Dieser wusste die Antwort: „Weil du selbst im Moment des größten Hasses, den Zöllner nicht töten konntest. Dieses Kind wird dich brauchen, Jonatan, schließe dich ihm an, wenn es so weit ist.“

Es gingen noch Jahre ins Land, bis Jonatan Jesus als Erwachsenen wiedersah. Aber er hatte das Warten gestalten gelernt, denn die Hoffnung hatte ihn wieder lebendig gemacht. Sein Vertrauen auf Gerechtigkeit und möglichen Frieden war in ihn zurückgekehrt. Die Freude der Engelsbotschaft fühlte er um und in sich. Willig hörte und lernte er noch von Elia, solange er an seiner Seite lebte, lernte Sorge zu tragen für das Leben und erkannte die Wahrheit der alten Geschichten. Und, wie Elia, erzählte er überall davon und lebte die Friedensbotschaft, die den Hirten verheißen war.

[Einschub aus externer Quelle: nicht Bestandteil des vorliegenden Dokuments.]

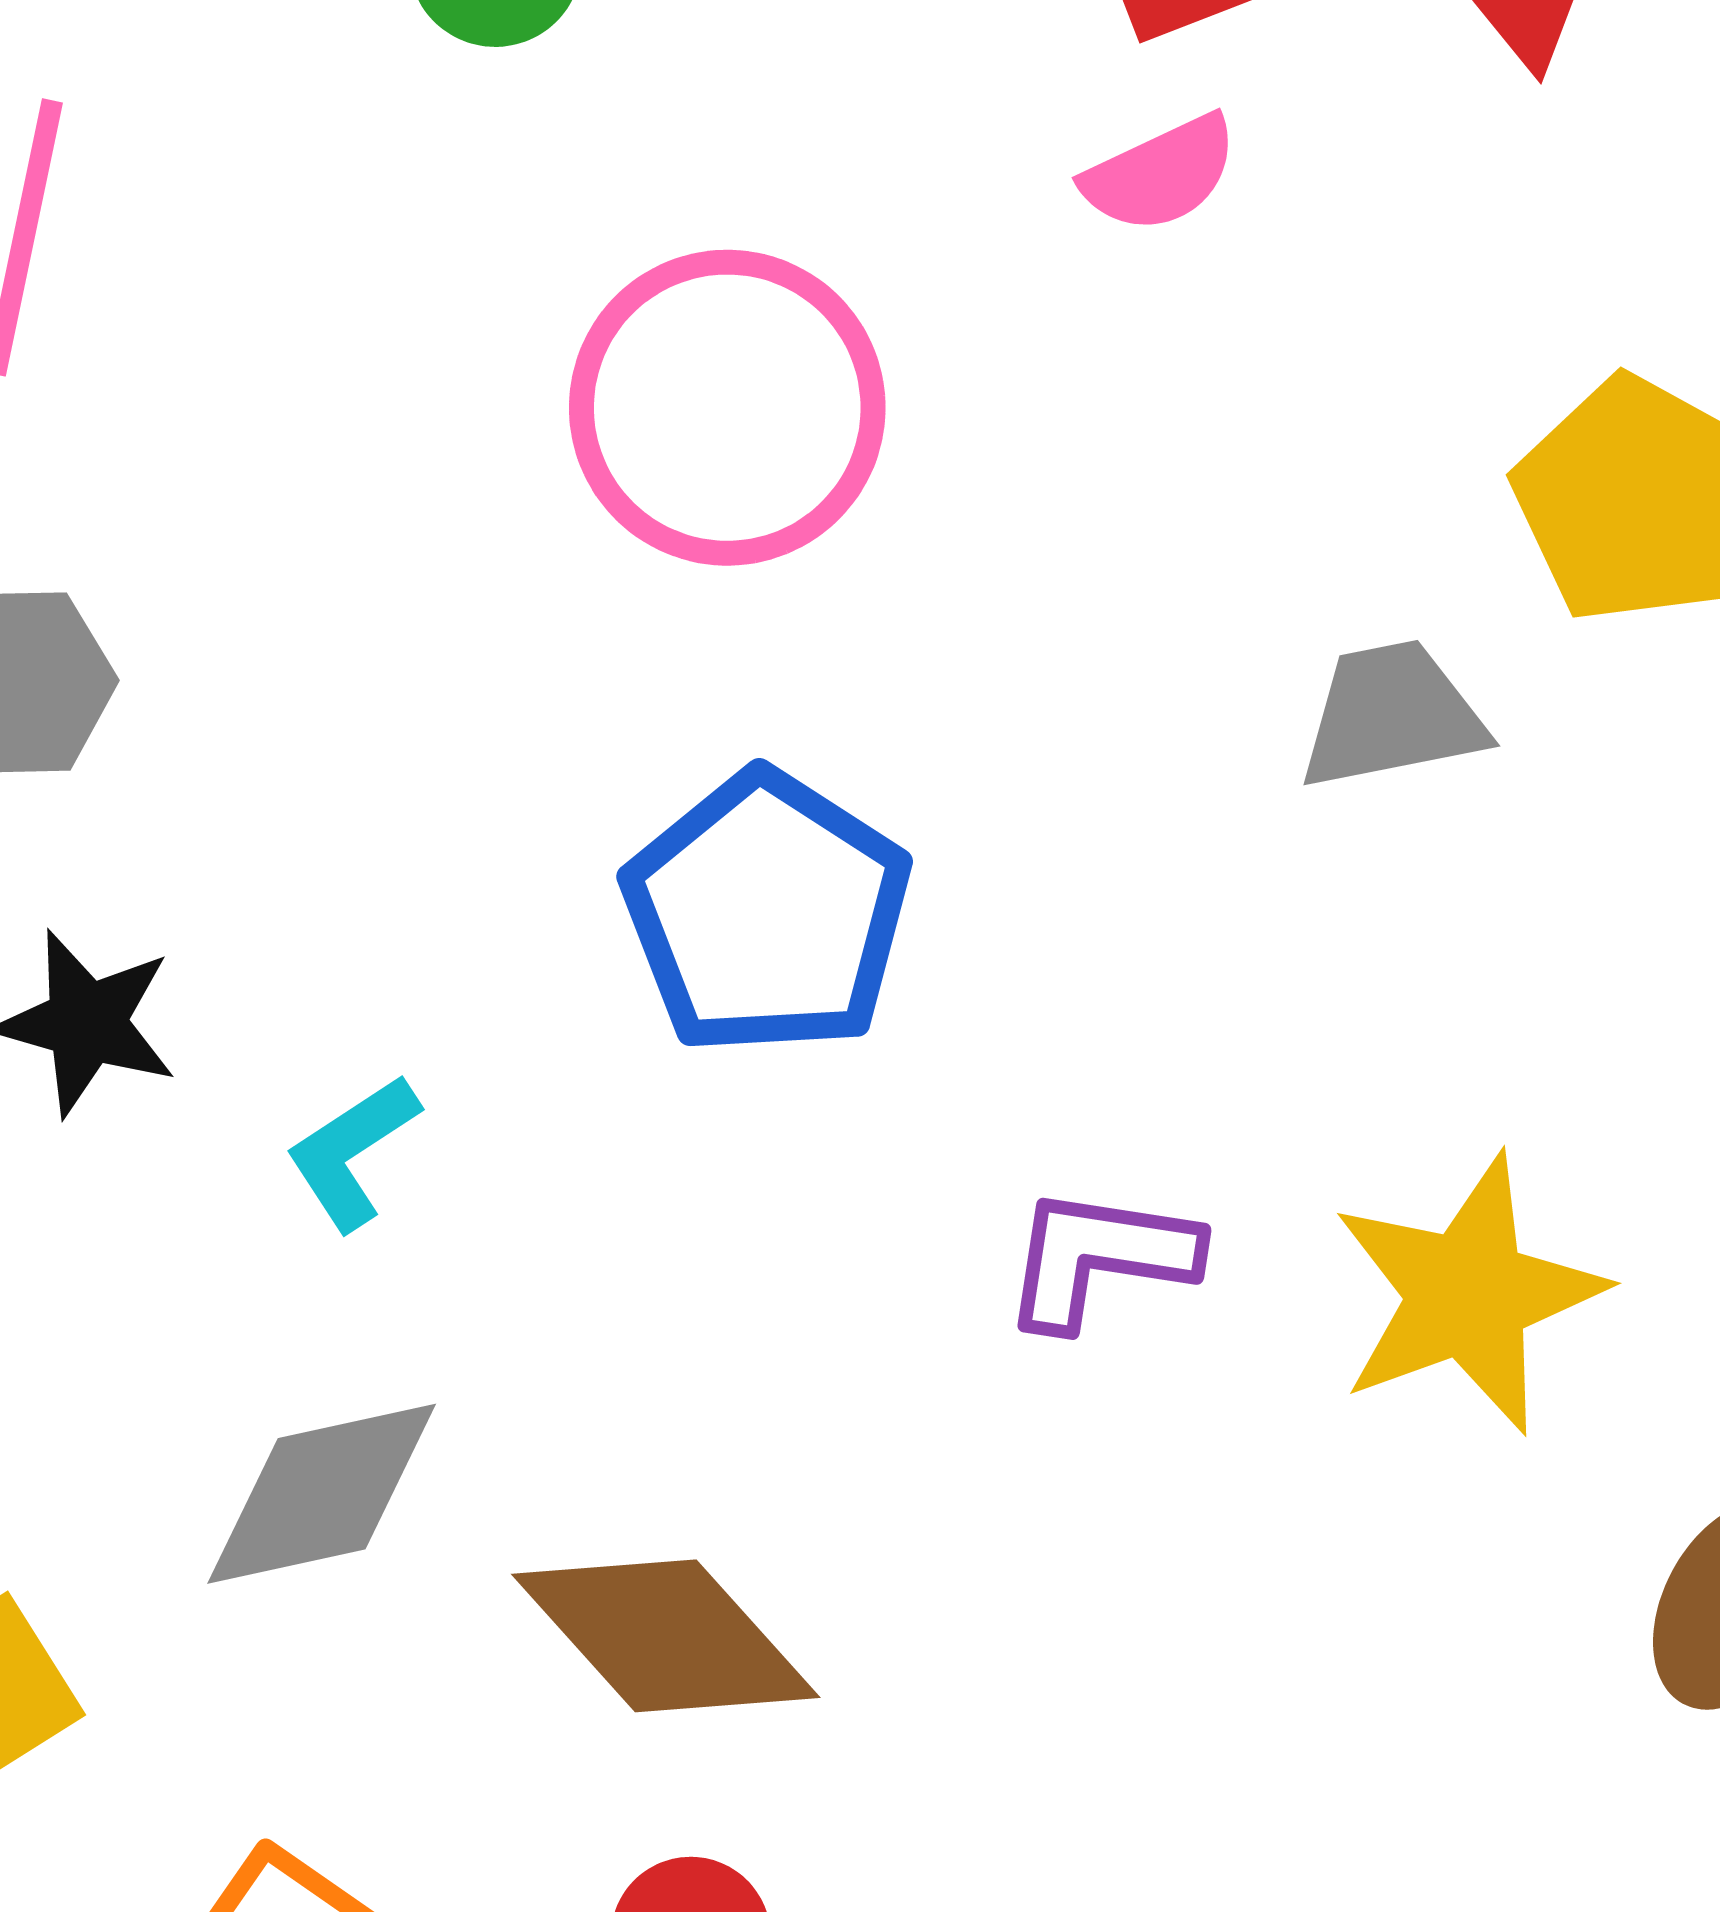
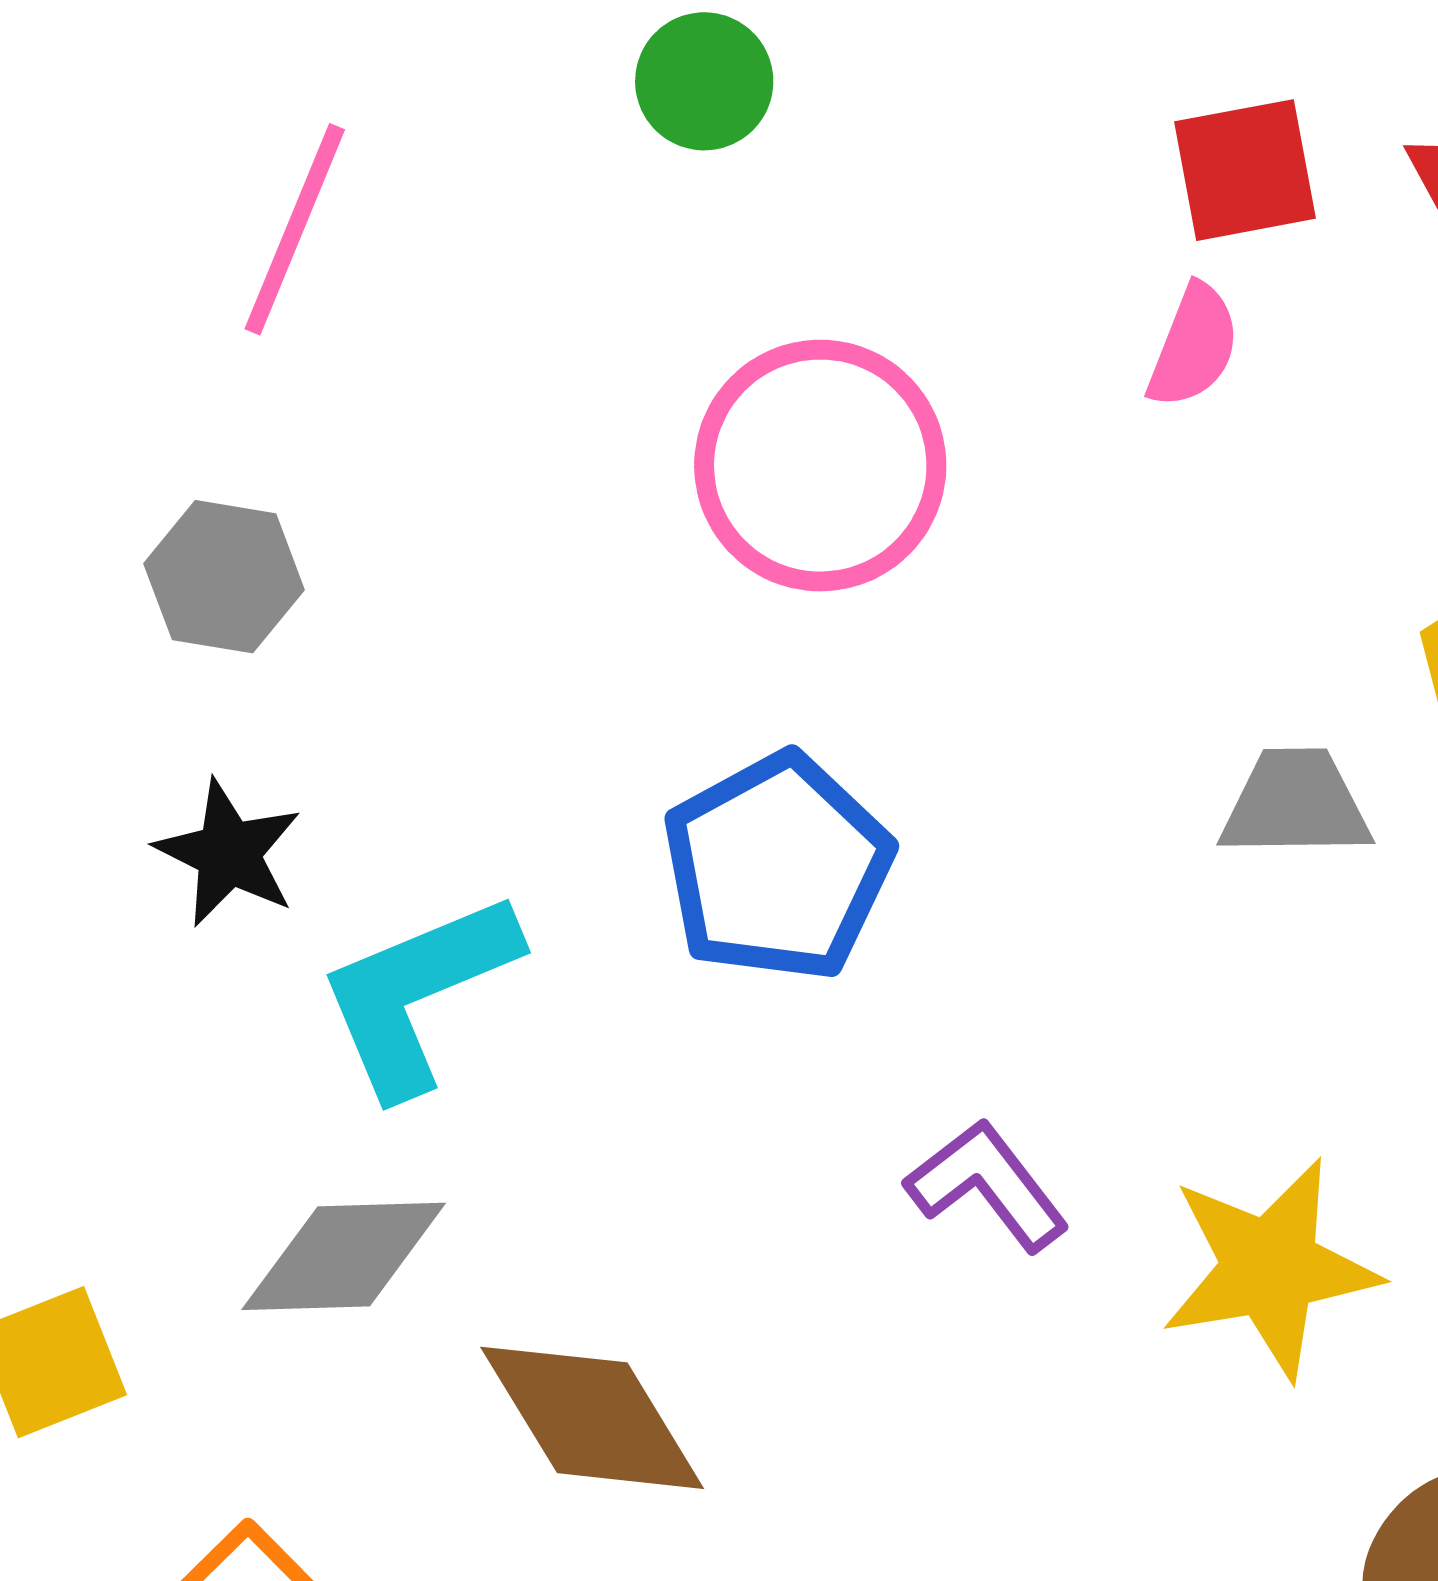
pink semicircle: (1160, 174) -> (1194, 346), turned -54
cyan L-shape: (352, 1152) -> (418, 993), size x1.8
purple L-shape: (1100, 1257) -> (987, 1185), turned 33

Erst als Jünger Jesu aber traute er sich wieder nach Jericho. Den alten Nachbarn gab es nicht mehr, aber den neuen raffsüchtigen Zöllner Zachäus, der sich durch Jesus verwandeln und befreien ließ.

Seine Familie suchte Jonatan auch wieder auf. Sein Vater war krank durch eine lang erlebte Kerkerhaft, doch ungebrochen in seinem Glauben an Gerechtigkeit. Jonatan hatten ihnen viel zu erzählen, von Elia und unzähligen Gesprächen am Feuer, vom Hüten der Schafe, von dem Licht von Bethlehem und von den Engeln, denen im Himmel und denen auf Erden.

Dann zog er weiter an der Seite von Jesus mit nach Jerusalem und konnte leben, was er schon immer in sich als Lebensweg empfunden hatte.